● Document text

Arbor Towers Associates, Ltd., James B. Mintzer, Tax Matters Partner v. Commissioner., United States Tax Court - Memorandum Decision, T.C. Memo. 1999-213, Docket No. 24594-97., Filed June 30, 1999


Arbor Towers Associates, Ltd., James B. Mintzer, Tax Matters Partner v. Commissioner.

United States Tax Court - Memorandum Decision

T.C. Memo. 1999-213

Docket No. 24594-97.

Filed June 30, 1999.

Lois C. Blaesing, for the petitioner. Brian C. Bernhardt and Trevor Wetherington, for the respondent.


LARO, Judge: Respondent issued petitioner a notice of final partnership administrative adjustment (FPAA) on behalf of Arbor Towers Associates, Ltd. (Arbor), wherein respondent determined Arbor was not entitled to its claimed charitable contribution deduction in the amount of $1.6 million for 1993. This case results from petitioner's petition under section 6226 1 for readjustment of the partnership items set forth in the FPAA. The issues for decision are:


1 Unless otherwise indicated, all section references are to the Internal Revenue Code in effect for the year in issue. Rule references are to the Tax Court Rules of Practice and Procedure, unless otherwise indicated.


1. Whether the presumption of correctness attaches to the determinations in respondent's FPAA. We hold it does.

2. Whether section 170 entitles Arbor to a charitable contribution deduction of $1.6 million in 1993. We hold it does not.


Some of the facts have been stipulated and are so found. The stipulations and attached exhibits are incorporated herein by this reference. Arbor had its principal place of business in New York, New York, when the petition was filed.

Arbor was a New Jersey limited partnership during 1992 and 1993, and James B. Mintzer (Mintzer) was Arbor's general partner and tax matters partner. Mintzer had a longstanding business relationship with attorney Frederick Gordon (Gordon), who served as the general partner of Wolverine Towers Associates (Wolverine) from 1972 until its dissolution in 1997.

In 1974, Wolverine owned a plot of land (the land) located at 3001 S. State Street in Ann Arbor, Michigan. In order to develop a commercial office tower upon the land, Wolverine entered into a financing arrangement with the Trustees of the General Electric Pension Trust (G.E.) wherein G.E. purchased the land for $850,000, leased the land back to Wolverine for 55 years (the land lease), and lent Wolverine $7,650,000. Wolverine built an 11-story office building on the land which was named the Wolverine Tower Office Building (Wolverine Tower or the building).

● Work task
Extend the Tax Court decision on Arbor Towers, starting right after its last sentence about the Wolverine Tower office building.

● The data

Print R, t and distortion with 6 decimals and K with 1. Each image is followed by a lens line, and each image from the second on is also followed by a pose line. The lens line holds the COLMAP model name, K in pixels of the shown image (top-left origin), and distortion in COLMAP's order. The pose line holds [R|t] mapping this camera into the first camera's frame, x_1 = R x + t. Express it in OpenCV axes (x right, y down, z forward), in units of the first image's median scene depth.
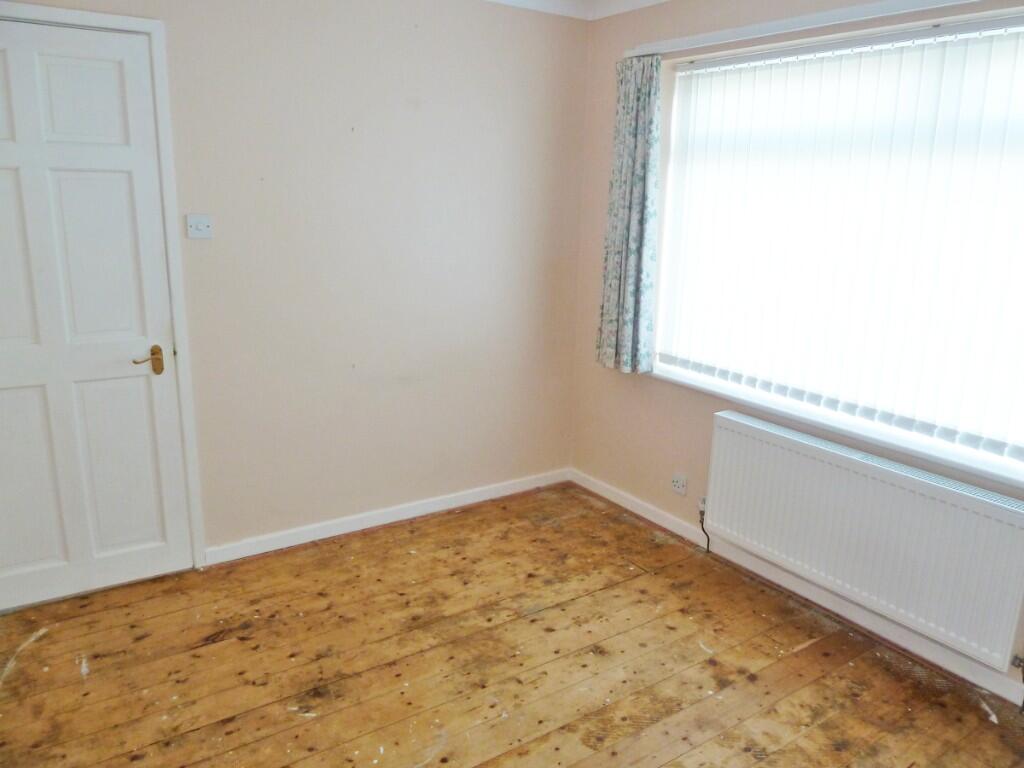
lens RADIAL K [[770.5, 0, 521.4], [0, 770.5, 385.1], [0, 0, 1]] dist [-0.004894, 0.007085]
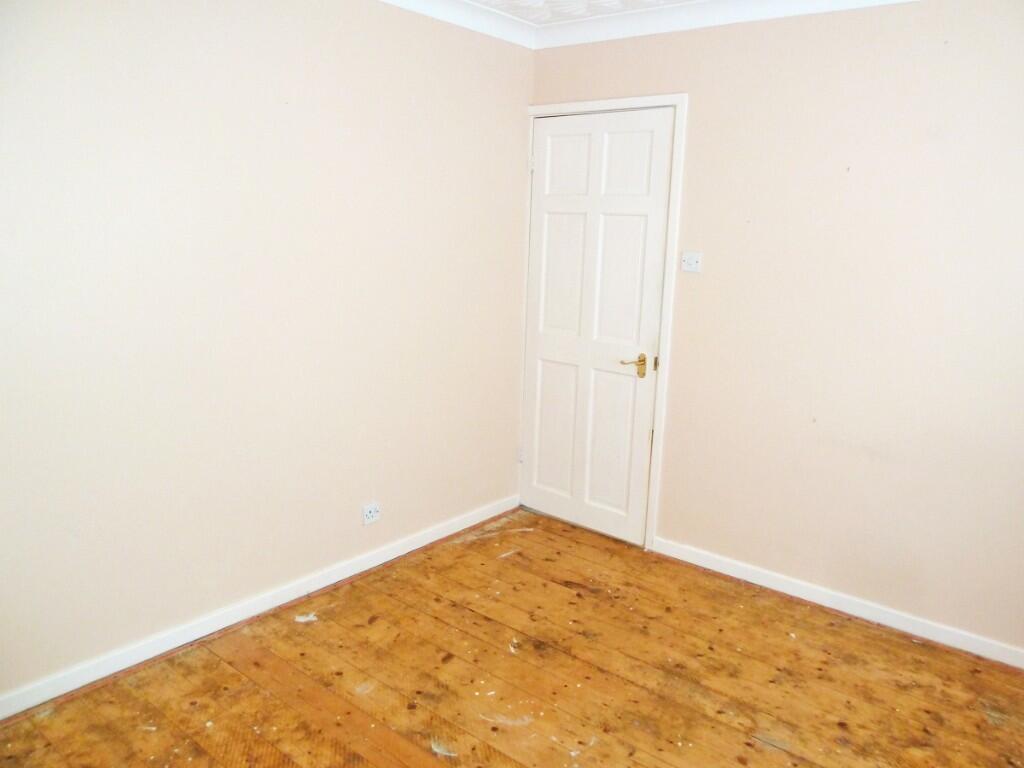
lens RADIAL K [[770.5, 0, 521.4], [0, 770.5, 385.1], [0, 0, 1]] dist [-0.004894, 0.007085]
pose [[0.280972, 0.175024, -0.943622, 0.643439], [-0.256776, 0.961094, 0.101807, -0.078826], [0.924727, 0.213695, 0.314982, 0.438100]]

* * *

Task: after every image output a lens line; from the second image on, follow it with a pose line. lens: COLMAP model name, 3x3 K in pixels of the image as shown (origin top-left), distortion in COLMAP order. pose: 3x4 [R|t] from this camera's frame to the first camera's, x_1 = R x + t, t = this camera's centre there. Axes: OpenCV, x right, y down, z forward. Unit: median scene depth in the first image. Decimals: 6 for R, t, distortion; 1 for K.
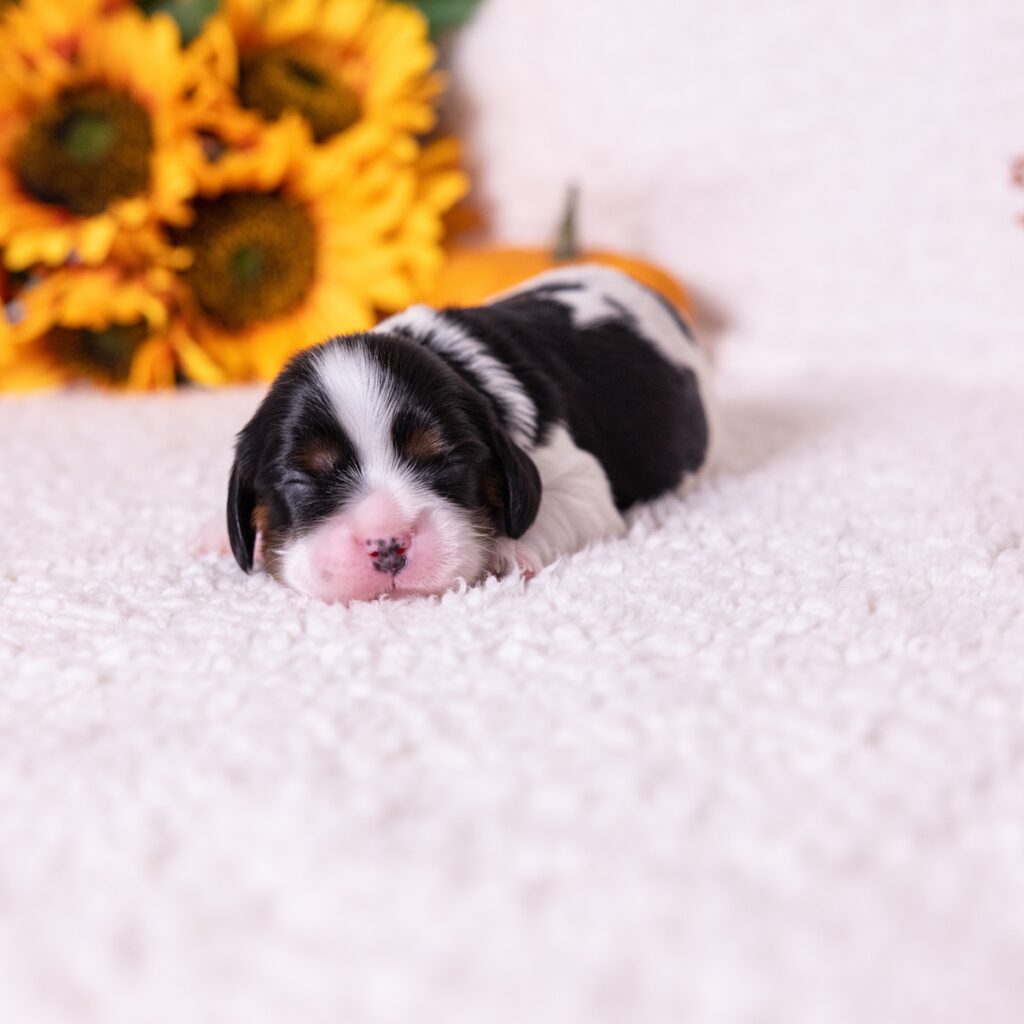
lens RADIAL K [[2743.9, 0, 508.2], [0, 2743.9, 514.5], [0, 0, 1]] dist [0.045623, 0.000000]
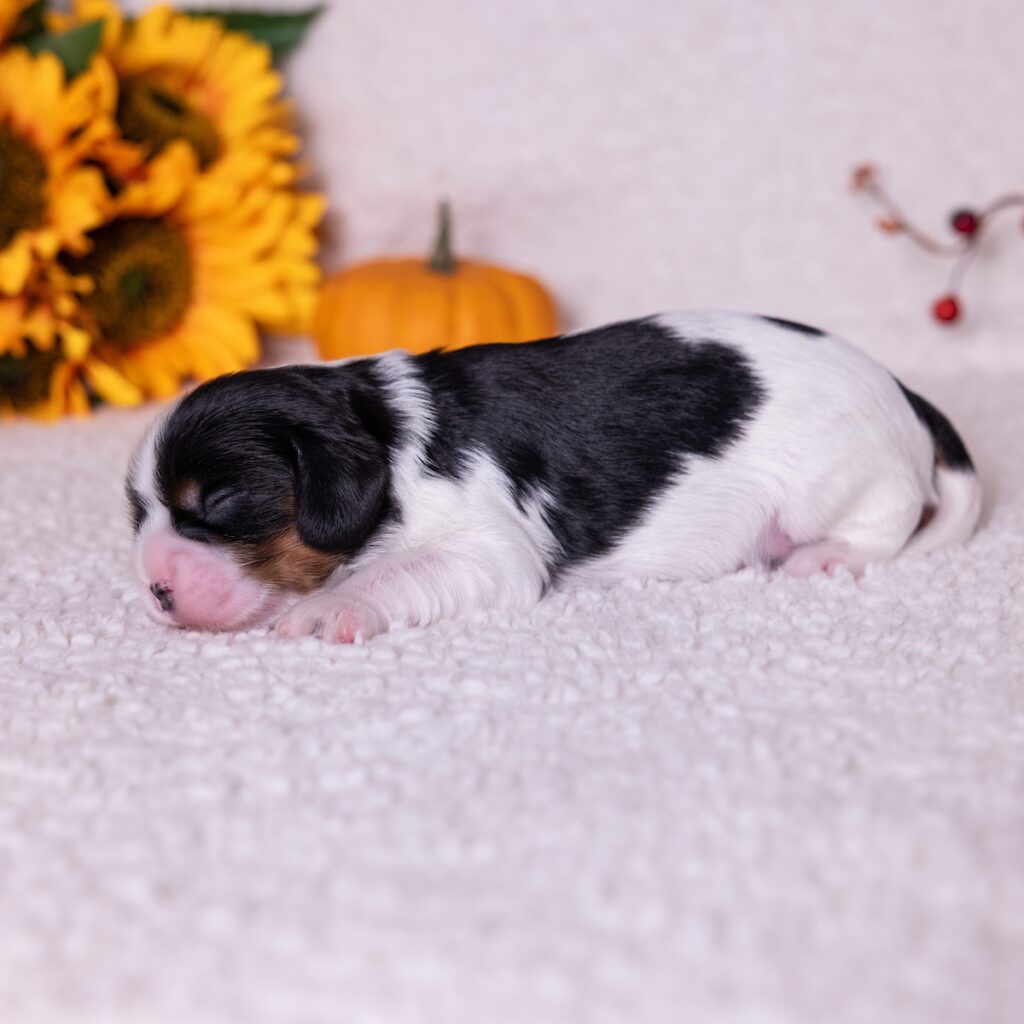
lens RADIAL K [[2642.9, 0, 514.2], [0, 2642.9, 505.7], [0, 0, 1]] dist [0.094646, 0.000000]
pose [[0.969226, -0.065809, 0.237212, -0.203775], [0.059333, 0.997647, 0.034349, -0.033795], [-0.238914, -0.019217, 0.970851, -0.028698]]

● Task result
By 1979, Wolverine began experiencing financial troubles and fell behind on the land lease and mortgage payments. On January 31, 1979, Wolverine entered into a contract for sale and leaseback (the leaseback contract) with Arbor wherein Wolverine sold to Arbor both its interest in the land lease and its interest in Wolverine Tower and contemporaneously leased back Wolverine Tower and the land from Arbor. The leaseback contract called for a purchase price of $12.6 million to be paid with interest over 5 years. After execution of the leaseback contract, Arbor owned Wolverine Tower and, having assumed the land lease, was the lessee of the land. Wolverine was the lessee of the building and the sublessee of the land from Arbor. Wolverine continued to operate the building and continued to be the lessor under the various occupancy leases in effect.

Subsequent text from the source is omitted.